▶ How to complete this task: Return each line of the data below unchanged, please.

Records from a data source
↓↓↓
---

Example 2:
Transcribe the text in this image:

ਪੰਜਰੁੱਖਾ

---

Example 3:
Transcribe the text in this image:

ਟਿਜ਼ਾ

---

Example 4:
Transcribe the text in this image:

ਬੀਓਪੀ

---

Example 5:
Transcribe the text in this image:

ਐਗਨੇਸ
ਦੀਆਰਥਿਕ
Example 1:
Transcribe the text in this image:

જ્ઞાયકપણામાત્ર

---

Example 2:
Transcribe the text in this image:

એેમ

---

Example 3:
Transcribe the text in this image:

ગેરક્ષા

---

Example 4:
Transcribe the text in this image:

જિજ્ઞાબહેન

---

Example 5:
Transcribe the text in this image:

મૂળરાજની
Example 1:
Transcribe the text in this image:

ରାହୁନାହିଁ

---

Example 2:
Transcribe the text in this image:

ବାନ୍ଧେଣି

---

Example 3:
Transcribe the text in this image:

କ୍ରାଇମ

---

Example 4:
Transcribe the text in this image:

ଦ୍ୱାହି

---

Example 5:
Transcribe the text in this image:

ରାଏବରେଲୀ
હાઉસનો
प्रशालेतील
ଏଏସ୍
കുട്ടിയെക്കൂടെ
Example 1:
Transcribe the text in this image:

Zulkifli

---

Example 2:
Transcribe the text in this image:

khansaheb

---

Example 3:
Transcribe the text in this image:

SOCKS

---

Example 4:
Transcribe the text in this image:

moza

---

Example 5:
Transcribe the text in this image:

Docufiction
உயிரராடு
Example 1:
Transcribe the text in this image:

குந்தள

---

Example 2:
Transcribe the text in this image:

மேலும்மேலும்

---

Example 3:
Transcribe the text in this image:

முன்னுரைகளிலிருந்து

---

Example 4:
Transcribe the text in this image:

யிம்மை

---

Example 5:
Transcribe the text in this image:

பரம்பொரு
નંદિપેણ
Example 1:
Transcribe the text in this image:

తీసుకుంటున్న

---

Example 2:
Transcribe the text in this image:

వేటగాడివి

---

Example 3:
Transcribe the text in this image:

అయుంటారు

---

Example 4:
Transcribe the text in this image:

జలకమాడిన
↑↑↑
▶ Response:
---

Example 2:
Transcribe the text in this image:

ਪੰਜਰੁੱਖਾ

---

Example 3:
Transcribe the text in this image:

ਟਿਜ਼ਾ

---

Example 4:
Transcribe the text in this image:

ਬੀਓਪੀ

---

Example 5:
Transcribe the text in this image:

ਐਗਨੇਸ
ਦੀਆਰਥਿਕ
Example 1:
Transcribe the text in this image:

જ્ઞાયકપણામાત્ર

---

Example 2:
Transcribe the text in this image:

એેમ

---

Example 3:
Transcribe the text in this image:

ગેરક્ષા

---

Example 4:
Transcribe the text in this image:

જિજ્ઞાબહેન

---

Example 5:
Transcribe the text in this image:

મૂળરાજની
Example 1:
Transcribe the text in this image:

ରାହୁନାହିଁ

---

Example 2:
Transcribe the text in this image:

ବାନ୍ଧେଣି

---

Example 3:
Transcribe the text in this image:

କ୍ରାଇମ

---

Example 4:
Transcribe the text in this image:

ଦ୍ୱାହି

---

Example 5:
Transcribe the text in this image:

ରାଏବରେଲୀ
હાઉસનો
प्रशालेतील
ଏଏସ୍
കുട്ടിയെക്കൂടെ
Example 1:
Transcribe the text in this image:

Zulkifli

---

Example 2:
Transcribe the text in this image:

khansaheb

---

Example 3:
Transcribe the text in this image:

SOCKS

---

Example 4:
Transcribe the text in this image:

moza

---

Example 5:
Transcribe the text in this image:

Docufiction
உயிரராடு
Example 1:
Transcribe the text in this image:

குந்தள

---

Example 2:
Transcribe the text in this image:

மேலும்மேலும்

---

Example 3:
Transcribe the text in this image:

முன்னுரைகளிலிருந்து

---

Example 4:
Transcribe the text in this image:

யிம்மை

---

Example 5:
Transcribe the text in this image:

பரம்பொரு
નંદિપેણ
Example 1:
Transcribe the text in this image:

తీసుకుంటున్న

---

Example 2:
Transcribe the text in this image:

వేటగాడివి

---

Example 3:
Transcribe the text in this image:

అయుంటారు

---

Example 4:
Transcribe the text in this image:

జలకమాడిన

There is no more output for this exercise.